I personally love my Cutco Drop Point knife - excellent Carbon steel, Durable handle made of grippy rubber, and very sharp. Thing about it is that if you want it sharpened you can't do it yourself, so I have a schrade from Walmart for backup. Not highly recommended, but it does the job and holds an edge long enough.

I like Leatherman multi-tools personally, though I've owned a tiny gerber clutch and liked it a lot for it's simplicity and usefulness.

May 28, 2008

i think your retarted

May 21, 2008

For a multi tool, I would throw in my lot with Leatherman. Outstanding quality and durability. They really think through the practical mechanics of their tools. I also really like SOG knifes and tools. I have their little tool (don't remember the name) which I end up using more than anything. The Knifes are hit and miss. I own about seven and of them the seal revolver is a joke of knife.
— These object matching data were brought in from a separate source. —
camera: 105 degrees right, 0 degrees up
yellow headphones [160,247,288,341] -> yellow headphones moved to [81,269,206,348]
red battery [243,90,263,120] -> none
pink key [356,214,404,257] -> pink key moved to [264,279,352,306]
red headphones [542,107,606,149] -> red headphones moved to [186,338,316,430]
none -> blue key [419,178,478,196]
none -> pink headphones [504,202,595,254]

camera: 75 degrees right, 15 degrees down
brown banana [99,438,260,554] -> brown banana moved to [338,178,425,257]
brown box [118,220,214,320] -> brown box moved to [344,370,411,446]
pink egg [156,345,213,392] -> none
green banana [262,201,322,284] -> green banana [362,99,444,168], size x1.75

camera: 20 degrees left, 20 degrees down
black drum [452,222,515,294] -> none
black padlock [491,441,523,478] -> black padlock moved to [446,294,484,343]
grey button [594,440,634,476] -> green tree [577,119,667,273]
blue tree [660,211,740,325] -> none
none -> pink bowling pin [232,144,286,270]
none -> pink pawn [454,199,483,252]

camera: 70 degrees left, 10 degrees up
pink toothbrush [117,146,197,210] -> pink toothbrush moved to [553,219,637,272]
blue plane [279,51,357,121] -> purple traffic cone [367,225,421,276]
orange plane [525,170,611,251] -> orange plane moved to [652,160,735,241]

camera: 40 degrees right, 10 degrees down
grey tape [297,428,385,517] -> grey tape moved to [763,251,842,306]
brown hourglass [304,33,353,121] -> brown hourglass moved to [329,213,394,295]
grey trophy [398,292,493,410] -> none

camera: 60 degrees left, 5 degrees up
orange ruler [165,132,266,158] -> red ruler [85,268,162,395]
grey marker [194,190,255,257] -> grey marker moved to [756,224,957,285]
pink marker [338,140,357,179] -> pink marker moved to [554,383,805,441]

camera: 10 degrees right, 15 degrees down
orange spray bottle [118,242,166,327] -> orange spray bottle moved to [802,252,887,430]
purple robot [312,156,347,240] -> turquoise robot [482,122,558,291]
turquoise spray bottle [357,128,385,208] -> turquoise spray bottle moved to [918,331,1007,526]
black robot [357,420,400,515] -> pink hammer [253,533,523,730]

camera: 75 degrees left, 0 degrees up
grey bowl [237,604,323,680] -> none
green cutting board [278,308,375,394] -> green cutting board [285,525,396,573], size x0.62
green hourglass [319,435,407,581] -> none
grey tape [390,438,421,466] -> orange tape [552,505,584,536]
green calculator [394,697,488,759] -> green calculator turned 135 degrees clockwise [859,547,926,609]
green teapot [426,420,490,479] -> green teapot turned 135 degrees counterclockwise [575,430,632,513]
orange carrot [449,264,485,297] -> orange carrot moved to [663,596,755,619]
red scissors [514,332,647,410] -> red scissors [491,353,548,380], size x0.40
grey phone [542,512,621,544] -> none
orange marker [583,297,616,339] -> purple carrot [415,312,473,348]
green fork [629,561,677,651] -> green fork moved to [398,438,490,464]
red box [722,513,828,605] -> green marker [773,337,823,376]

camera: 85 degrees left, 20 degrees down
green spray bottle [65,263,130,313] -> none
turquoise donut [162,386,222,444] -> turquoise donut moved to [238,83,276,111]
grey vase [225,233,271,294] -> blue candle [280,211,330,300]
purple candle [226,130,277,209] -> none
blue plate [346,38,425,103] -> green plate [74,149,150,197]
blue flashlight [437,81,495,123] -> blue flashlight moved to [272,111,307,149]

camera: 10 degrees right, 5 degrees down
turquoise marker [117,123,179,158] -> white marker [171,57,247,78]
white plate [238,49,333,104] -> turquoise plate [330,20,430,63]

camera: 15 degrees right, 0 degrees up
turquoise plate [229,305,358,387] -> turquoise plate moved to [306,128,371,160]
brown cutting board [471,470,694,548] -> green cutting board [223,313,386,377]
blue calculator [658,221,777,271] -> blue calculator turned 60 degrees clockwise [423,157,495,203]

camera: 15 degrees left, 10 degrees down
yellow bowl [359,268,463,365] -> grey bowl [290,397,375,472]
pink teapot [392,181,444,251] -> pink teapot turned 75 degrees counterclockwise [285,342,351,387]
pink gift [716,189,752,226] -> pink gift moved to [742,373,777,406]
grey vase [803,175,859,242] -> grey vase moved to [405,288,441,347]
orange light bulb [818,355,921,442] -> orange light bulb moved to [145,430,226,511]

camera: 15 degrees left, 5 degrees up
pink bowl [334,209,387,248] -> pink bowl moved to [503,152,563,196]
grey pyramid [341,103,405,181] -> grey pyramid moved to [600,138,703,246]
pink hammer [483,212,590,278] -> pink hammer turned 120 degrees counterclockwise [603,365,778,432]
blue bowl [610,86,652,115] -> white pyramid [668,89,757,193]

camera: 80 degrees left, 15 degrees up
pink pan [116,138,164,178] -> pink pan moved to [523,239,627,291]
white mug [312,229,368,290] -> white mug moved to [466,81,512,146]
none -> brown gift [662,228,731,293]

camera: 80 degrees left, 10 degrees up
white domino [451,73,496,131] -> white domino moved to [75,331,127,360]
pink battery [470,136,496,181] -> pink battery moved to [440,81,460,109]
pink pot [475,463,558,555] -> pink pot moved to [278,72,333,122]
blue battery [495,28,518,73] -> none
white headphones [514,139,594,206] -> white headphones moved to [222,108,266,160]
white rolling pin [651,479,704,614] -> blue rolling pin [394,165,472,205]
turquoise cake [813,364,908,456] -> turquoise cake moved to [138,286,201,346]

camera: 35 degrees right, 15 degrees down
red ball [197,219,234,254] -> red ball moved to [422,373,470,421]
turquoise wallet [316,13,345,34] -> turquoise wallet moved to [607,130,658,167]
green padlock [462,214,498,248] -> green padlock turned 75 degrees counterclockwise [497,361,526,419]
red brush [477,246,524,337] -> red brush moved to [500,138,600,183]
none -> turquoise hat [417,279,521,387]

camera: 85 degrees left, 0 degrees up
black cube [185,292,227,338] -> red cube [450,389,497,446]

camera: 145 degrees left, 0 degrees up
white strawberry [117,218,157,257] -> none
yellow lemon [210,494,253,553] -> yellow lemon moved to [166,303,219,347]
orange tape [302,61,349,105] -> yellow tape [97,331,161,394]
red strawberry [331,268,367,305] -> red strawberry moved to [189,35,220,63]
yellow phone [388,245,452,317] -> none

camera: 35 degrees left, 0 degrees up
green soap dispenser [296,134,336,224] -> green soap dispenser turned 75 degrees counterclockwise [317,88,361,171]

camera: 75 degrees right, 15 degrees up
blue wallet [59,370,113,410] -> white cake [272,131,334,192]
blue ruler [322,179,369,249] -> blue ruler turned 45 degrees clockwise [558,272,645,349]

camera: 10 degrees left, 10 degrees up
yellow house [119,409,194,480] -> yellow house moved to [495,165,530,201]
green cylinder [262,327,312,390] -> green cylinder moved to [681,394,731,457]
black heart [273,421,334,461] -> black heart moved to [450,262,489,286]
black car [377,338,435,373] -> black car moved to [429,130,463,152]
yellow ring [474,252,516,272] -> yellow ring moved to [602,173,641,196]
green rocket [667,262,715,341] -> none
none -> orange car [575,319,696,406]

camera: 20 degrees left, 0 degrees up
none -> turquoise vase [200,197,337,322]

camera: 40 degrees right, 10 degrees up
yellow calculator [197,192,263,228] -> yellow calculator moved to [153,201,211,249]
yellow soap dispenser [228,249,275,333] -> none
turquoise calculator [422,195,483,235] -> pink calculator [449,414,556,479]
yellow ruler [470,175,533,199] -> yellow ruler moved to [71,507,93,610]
At $115 it becomes obscene in that at some point, without fail, you will cut yourself. I have the Seal pup which I like for its wow factor but, as yet, have found no use for and the Flash Rescue the best folding knife I have ever owned. It has assisted opening so it can be flipped open with one hand in a tight spot. It also has a curved tip (rather than a sharp point) which makes doing tricky things while climbing or diving that much safer.

May 08, 2008

I absolutely trust anything from Gerber. My main multi-tool is a gerber 400. Never fails and always has a sharp edge. However, good friends of mine use Benchmade and they highly regard the quality and performance. I respect their decision but will always stay with gerber.

Cory Murphy
May 03, 2008

I've owned many knives from each of these fine companies, but I must say that Benchmade and Leatherman have extremely outstanding customer service, especially to service personnel. Ijust got out of the Marine Corps Infantry a couple years ago and I've carried my Benchmade Stryker for about 6 years and never had a problem with it. Leatherman has supplied me with many fine models and my favorite is the Leatherman Supertool 200 alas it's now discontinued, but is still worth mentioning if you can find one.